Portland claims to thrive on weird. Tattoos, long beards, sandals and fleece. And there's the odd vegan strip club and naked bike ride. But to a visitor from New Orleans, city of crazy, Portland feels tame and easygoing. Even the dogs chill out.
In my last blog post, I tempted readers with Portland's food and wine. (If you didn't catch it, go here.)
But when we weren't eating and drinking, we wandered from one side of town to the other, without a goal, and paused any place that caught our eye. First stop was MadeHerePDX, a shop for locally crafted accessories, apparel, kitchen tools, and more.
(2 Photos from MadeHerePDX website)
We browsed the tables of food treats and handcrafted wooden tools and talked to one of the artists about his mini indoor planters. He gave us tips for Portland and vowed to visit New Orleans some day.
From there we walked a block and ducked into Powell's City of Books, the largest independent used and new bookstore in the world.
And, that's where the day ended...or would have if my entourage hadn't yanked me out of the children's section hours later. I swear, I was just getting started. You wouldn't believe what they have in the huge picture book and graphic book sections, or in the used German book section, or the music section, or the...
I wanted to pull up a sleeper couch and stay all night (sigh). Before I left, I consoled myself with three bedtime-reading treats. And that night I dreamed of living in Powell's.
We picked a cooler morning to hike from our rented apartment in the southwest neighborhood to Portland's Rose Garden.
The scent lured us to linger, and oh, the colors!
We continued through Washington Park up into the oasis of the Japanese Garden.
I was pleased to find that cell phones are forbidden and conversations but a murmur.
The sculpted sand and stone gardens and shaded paths remind visitors to turn inward and contemplate a connection to nature.
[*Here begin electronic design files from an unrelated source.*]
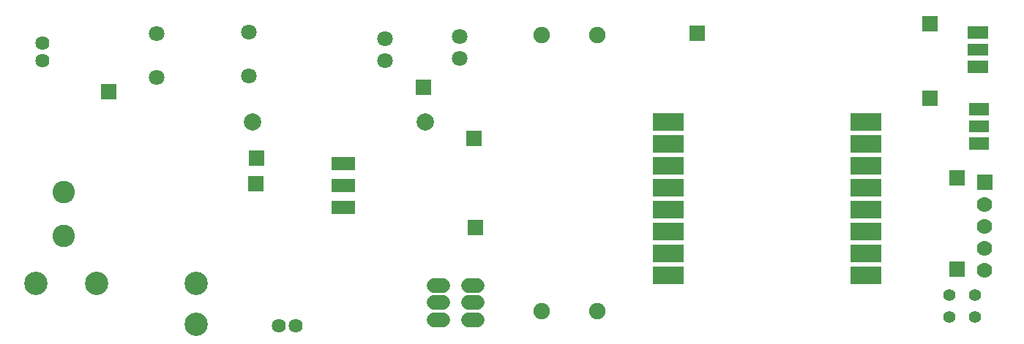
<source format=gbs>
G04 Layer: BottomSolderMaskLayer*
G04 EasyEDA v6.4.14, 2021-01-13T22:08:33+05:30*
G04 86367838682644779aaaf904656d52d0,3bf0aa112e6740ff84f30f28e6d2add8,10*
G04 Gerber Generator version 0.2*
G04 Scale: 100 percent, Rotated: No, Reflected: No *
G04 Dimensions in millimeters *
G04 leading zeros omitted , absolute positions ,4 integer and 5 decimal *
%FSLAX45Y45*%
%MOMM*%

%ADD49C,1.7032*%
%ADD51C,2.0032*%
%ADD56C,1.9032*%
%ADD58C,1.6256*%
%ADD59C,2.7032*%
%ADD60C,1.7780*%
%ADD66C,1.8032*%
%ADD70C,1.3970*%
%ADD73C,2.6032*%

%LPD*%
D49*
X5360200Y812800D02*
G01*
X5460199Y812800D01*
X5360200Y612800D02*
G01*
X5460199Y612800D01*
X5360200Y412800D02*
G01*
X5460199Y412800D01*
X4960200Y812800D02*
G01*
X5060200Y812800D01*
X4960200Y612800D02*
G01*
X5060200Y612800D01*
X4960200Y412800D02*
G01*
X5060200Y412800D01*
G36*
X3774440Y1640839D02*
G01*
X3774440Y1788160D01*
X4048759Y1788160D01*
X4048759Y1640839D01*
G37*
G36*
X3774440Y1894839D02*
G01*
X3774440Y2042160D01*
X4048759Y2042160D01*
X4048759Y1894839D01*
G37*
G36*
X3774440Y2148839D02*
G01*
X3774440Y2296160D01*
X4048759Y2296160D01*
X4048759Y2148839D01*
G37*
G36*
X7496047Y2603500D02*
G01*
X7496047Y2806700D01*
X7845552Y2806700D01*
X7845552Y2603500D01*
G37*
G36*
X9782047Y825500D02*
G01*
X9782047Y1028700D01*
X10131552Y1028700D01*
X10131552Y825500D01*
G37*
G36*
X9782047Y1079500D02*
G01*
X9782047Y1282700D01*
X10131552Y1282700D01*
X10131552Y1079500D01*
G37*
G36*
X9782047Y1333500D02*
G01*
X9782047Y1536700D01*
X10131552Y1536700D01*
X10131552Y1333500D01*
G37*
G36*
X9782047Y1587500D02*
G01*
X9782047Y1790700D01*
X10131552Y1790700D01*
X10131552Y1587500D01*
G37*
G36*
X9782047Y1841500D02*
G01*
X9782047Y2044700D01*
X10131552Y2044700D01*
X10131552Y1841500D01*
G37*
G36*
X9782047Y2095500D02*
G01*
X9782047Y2298700D01*
X10131552Y2298700D01*
X10131552Y2095500D01*
G37*
G36*
X9782047Y2349500D02*
G01*
X9782047Y2552700D01*
X10131552Y2552700D01*
X10131552Y2349500D01*
G37*
G36*
X9782047Y2603500D02*
G01*
X9782047Y2806700D01*
X10131552Y2806700D01*
X10131552Y2603500D01*
G37*
G36*
X7496047Y825500D02*
G01*
X7496047Y1028700D01*
X7845552Y1028700D01*
X7845552Y825500D01*
G37*
G36*
X7496047Y1079500D02*
G01*
X7496047Y1282700D01*
X7845552Y1282700D01*
X7845552Y1079500D01*
G37*
G36*
X7496047Y1333500D02*
G01*
X7496047Y1536700D01*
X7845552Y1536700D01*
X7845552Y1333500D01*
G37*
G36*
X7496047Y1587500D02*
G01*
X7496047Y1790700D01*
X7845552Y1790700D01*
X7845552Y1587500D01*
G37*
G36*
X7496047Y1841500D02*
G01*
X7496047Y2044700D01*
X7845552Y2044700D01*
X7845552Y1841500D01*
G37*
G36*
X7496047Y2095500D02*
G01*
X7496047Y2298700D01*
X7845552Y2298700D01*
X7845552Y2095500D01*
G37*
G36*
X7496047Y2349500D02*
G01*
X7496047Y2552700D01*
X7845552Y2552700D01*
X7845552Y2349500D01*
G37*
D56*
G01*
X6852920Y512318D03*
G01*
X6202934Y512318D03*
G01*
X6202934Y3712463D03*
G01*
X6852920Y3712463D03*
D51*
G01*
X4860797Y2705100D03*
G01*
X2860802Y2705100D03*
D58*
G01*
X431800Y3418839D03*
G01*
X431800Y3616960D03*
G01*
X3362959Y342900D03*
G01*
X3164840Y342900D03*
D59*
G01*
X2207691Y831900D03*
G01*
X1057706Y831900D03*
G01*
X357708Y831900D03*
G01*
X2207691Y361899D03*
D60*
G01*
X11328400Y990600D03*
G01*
X11328400Y1244600D03*
G01*
X11328400Y1498600D03*
G01*
X11328400Y1752600D03*
G36*
X11239500Y1917700D02*
G01*
X11239500Y2095500D01*
X11417300Y2095500D01*
X11417300Y1917700D01*
G37*
G36*
X4749800Y3022600D02*
G01*
X4749800Y3200400D01*
X4927600Y3200400D01*
X4927600Y3022600D01*
G37*
G36*
X10922000Y1968500D02*
G01*
X10922000Y2146300D01*
X11099800Y2146300D01*
X11099800Y1968500D01*
G37*
G36*
X10922000Y914400D02*
G01*
X10922000Y1092200D01*
X11099800Y1092200D01*
X11099800Y914400D01*
G37*
G36*
X5334000Y2425700D02*
G01*
X5334000Y2603500D01*
X5511800Y2603500D01*
X5511800Y2425700D01*
G37*
G36*
X5346700Y1397000D02*
G01*
X5346700Y1574800D01*
X5524500Y1574800D01*
X5524500Y1397000D01*
G37*
G36*
X2806700Y1905000D02*
G01*
X2806700Y2082800D01*
X2984500Y2082800D01*
X2984500Y1905000D01*
G37*
G36*
X2819400Y2197100D02*
G01*
X2819400Y2374900D01*
X2997200Y2374900D01*
X2997200Y2197100D01*
G37*
G36*
X1104900Y2971800D02*
G01*
X1104900Y3149600D01*
X1282700Y3149600D01*
X1282700Y2971800D01*
G37*
G36*
X7912100Y3644900D02*
G01*
X7912100Y3822700D01*
X8089900Y3822700D01*
X8089900Y3644900D01*
G37*
G36*
X10604500Y2895600D02*
G01*
X10604500Y3073400D01*
X10782300Y3073400D01*
X10782300Y2895600D01*
G37*
G36*
X10604500Y3759200D02*
G01*
X10604500Y3937000D01*
X10782300Y3937000D01*
X10782300Y3759200D01*
G37*
D66*
G01*
X4394200Y3668293D03*
G01*
X4394200Y3418306D03*
G01*
X5257800Y3693693D03*
G01*
X5257800Y3443706D03*
G01*
X2819400Y3238500D03*
G01*
X2819400Y3746500D03*
G01*
X1752600Y3225800D03*
G01*
X1752600Y3733800D03*
G36*
X11146790Y2784855D02*
G01*
X11146790Y2925063D01*
X11383009Y2925063D01*
X11383009Y2784855D01*
G37*
G36*
X11146790Y2584195D02*
G01*
X11146790Y2724404D01*
X11383009Y2724404D01*
X11383009Y2584195D01*
G37*
G36*
X11146790Y2383536D02*
G01*
X11146790Y2523744D01*
X11383009Y2523744D01*
X11383009Y2383536D01*
G37*
G36*
X11134090Y3673855D02*
G01*
X11134090Y3814063D01*
X11370309Y3814063D01*
X11370309Y3673855D01*
G37*
G36*
X11134090Y3473195D02*
G01*
X11134090Y3613404D01*
X11370309Y3613404D01*
X11370309Y3473195D01*
G37*
G36*
X11134090Y3272536D02*
G01*
X11134090Y3412744D01*
X11370309Y3412744D01*
X11370309Y3272536D01*
G37*
D70*
G01*
X11214100Y698500D03*
G01*
X11214100Y444500D03*
G01*
X10922000Y698500D03*
G01*
X10922000Y444500D03*
D73*
G01*
X673100Y1384300D03*
G01*
X673100Y1892300D03*
M02*

</source>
The clipped shrubs and trees highlight seasonal beauty and an ever-changing natural flow.
The Japanese Garden hosts a yearly schedule of tea ceremonies, traditional Japanese festivals, art exhibits, and even maple pruning workshops. Check their list of events before you go.
We made one more stop in Washington Park before we tired out. The Oregon Zoo is a short shuttle ride (free) from the Japanese Garden, so we hopped on.
The lucky ones paddled lazily on the ponds...
or dove deep for cooler temperatures.
After days of walking in the heat, we finally rented a car to view Portland from the hillside neighborhoods. We drove out historied Burnside Street, past the road for the Pittock Mansion, which had closed for the evening. We discovered lovely, manicured properties, but found a better view of the city when we drove up Vista Avenue to Council Crest Park. The park has hiking trails and dog runs. And cyclists are well rewarded with beauty after braving the twisting roads.
One night, we strolled into the Pearl District for its art, food, and music. The brew pubs were spilling people out onto the street and parking was at a premium. East Burnside is another area that draws Portlanders to eat and drink. We didn't make it to LePigeon or Noble Rot but heard great reviews.
On July 4th, we followed a crowd onto the Hawthorne Bridge and waited for the fun.
The sky erupted sometime after ten, and we oohed and clapped with the locals for almost an hour. The late night air brought relief from the heat, but we packed the next morning for our escape into nature.